┌──
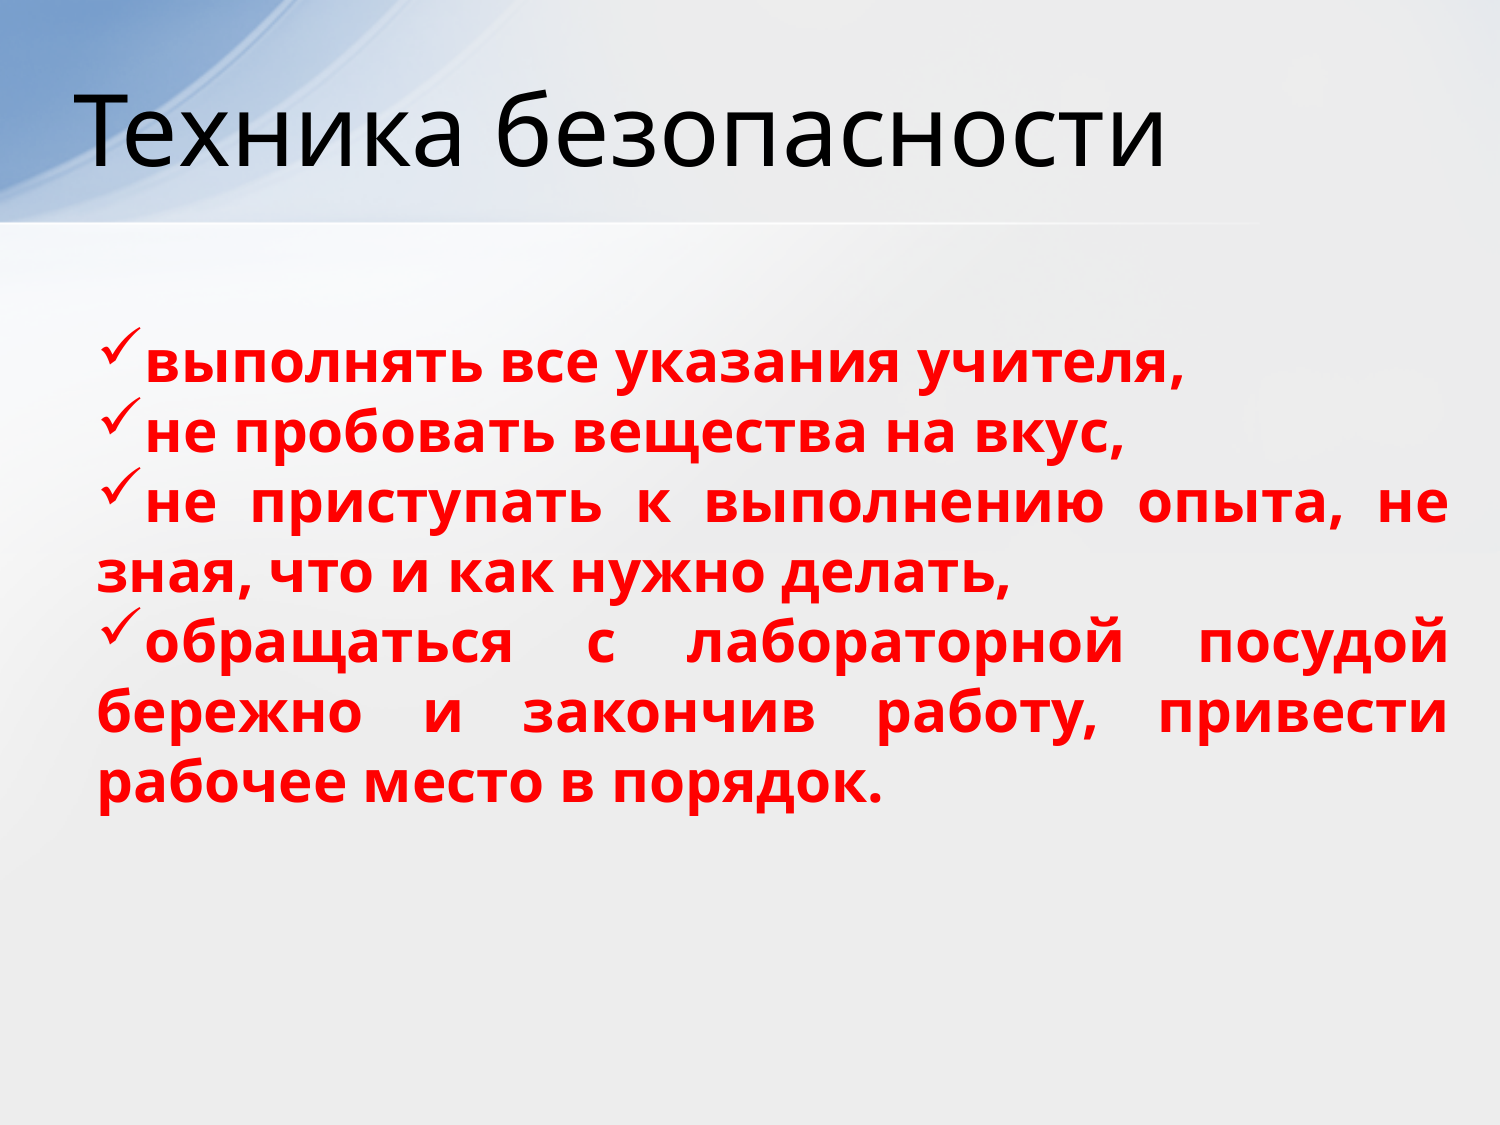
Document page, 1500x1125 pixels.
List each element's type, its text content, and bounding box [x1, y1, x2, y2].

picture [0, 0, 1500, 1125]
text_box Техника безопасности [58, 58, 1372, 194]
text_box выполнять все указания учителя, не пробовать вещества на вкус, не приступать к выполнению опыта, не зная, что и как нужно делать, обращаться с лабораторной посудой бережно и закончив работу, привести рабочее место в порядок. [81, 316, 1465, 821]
└──
┌──
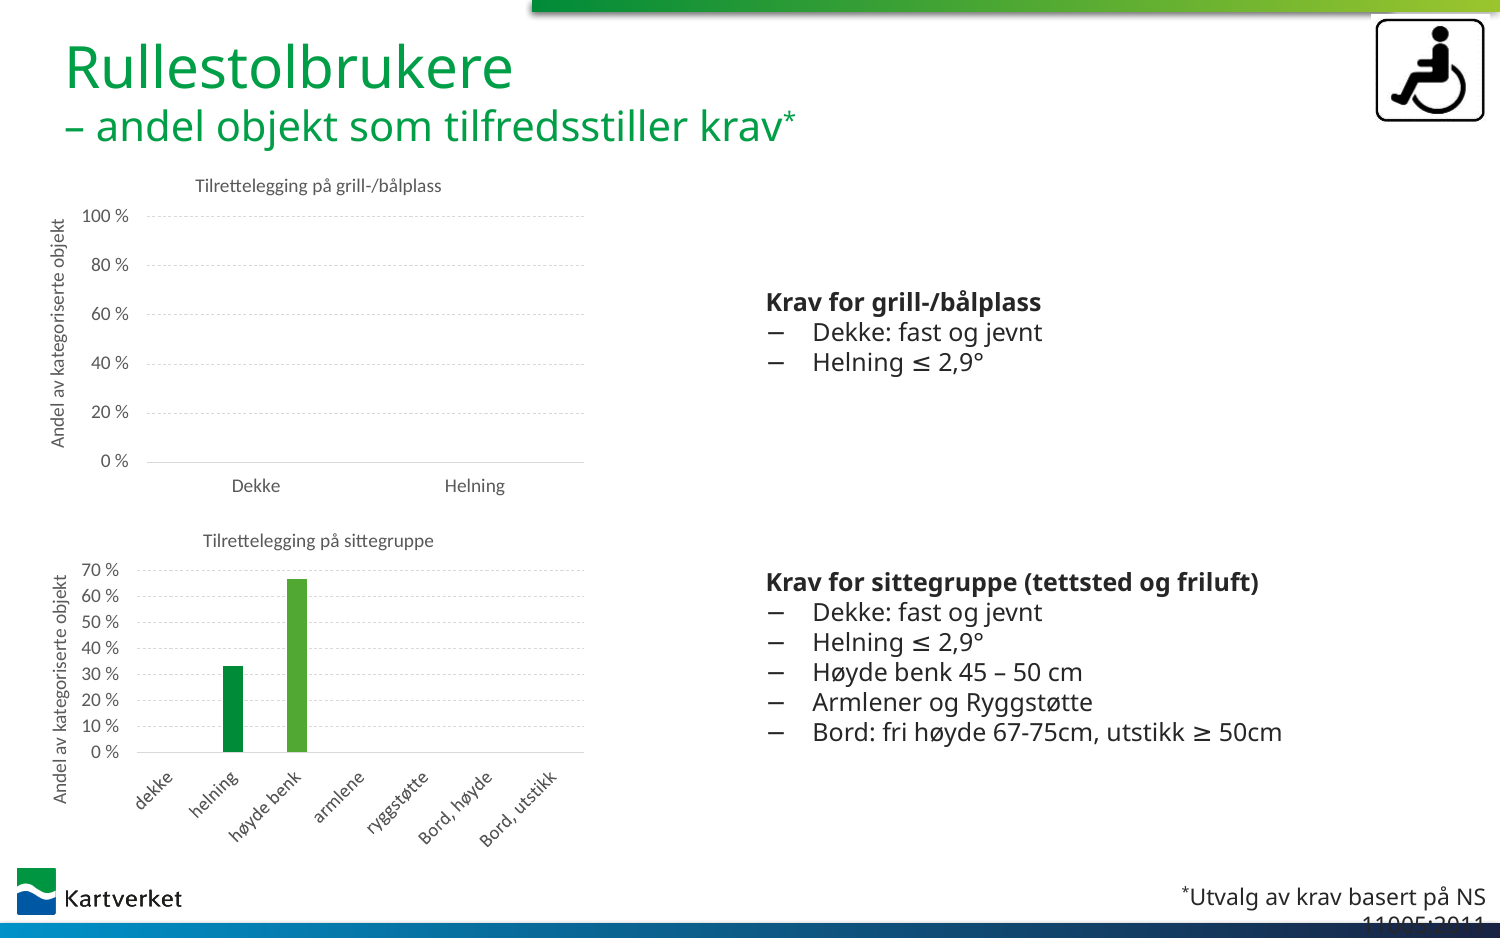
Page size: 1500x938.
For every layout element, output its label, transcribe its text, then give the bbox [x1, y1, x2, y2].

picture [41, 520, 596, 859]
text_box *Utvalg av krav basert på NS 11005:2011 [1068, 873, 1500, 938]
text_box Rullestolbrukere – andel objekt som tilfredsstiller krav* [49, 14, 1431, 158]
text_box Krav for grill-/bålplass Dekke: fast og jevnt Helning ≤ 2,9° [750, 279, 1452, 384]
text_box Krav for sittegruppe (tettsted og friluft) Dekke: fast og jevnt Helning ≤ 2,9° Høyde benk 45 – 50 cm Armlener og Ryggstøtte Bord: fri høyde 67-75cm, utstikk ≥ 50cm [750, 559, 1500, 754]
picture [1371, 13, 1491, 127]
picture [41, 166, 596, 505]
└──
┌──
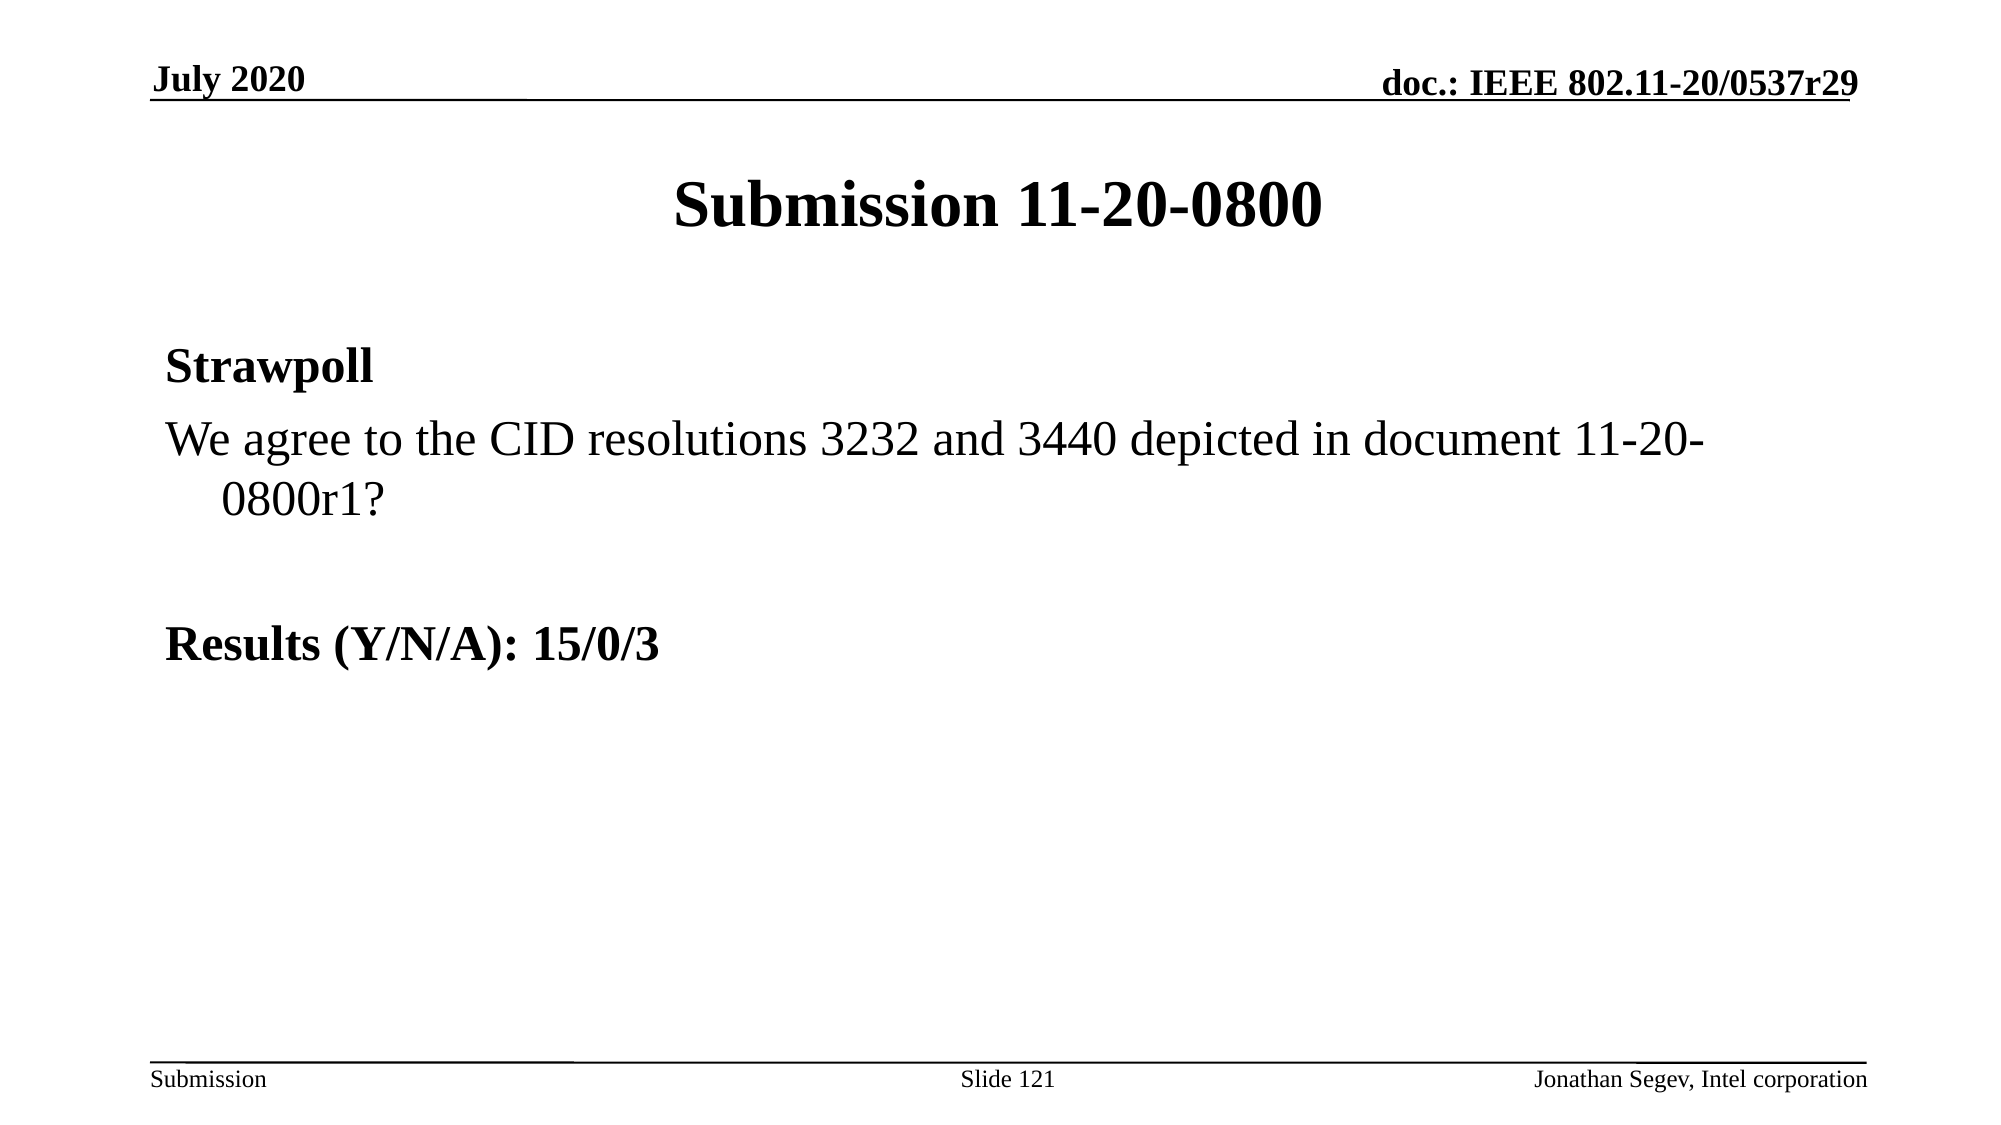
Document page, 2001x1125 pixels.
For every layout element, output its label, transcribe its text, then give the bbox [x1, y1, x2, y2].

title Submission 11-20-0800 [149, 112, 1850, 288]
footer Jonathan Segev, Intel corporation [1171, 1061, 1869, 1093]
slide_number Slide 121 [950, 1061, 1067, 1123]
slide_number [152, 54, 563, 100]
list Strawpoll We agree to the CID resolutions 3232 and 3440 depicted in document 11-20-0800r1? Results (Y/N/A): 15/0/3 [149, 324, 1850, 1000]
└──
* Written task:
What is needed is one number: how many lines of the records above contain the word "pixels".

* Exercise output:
2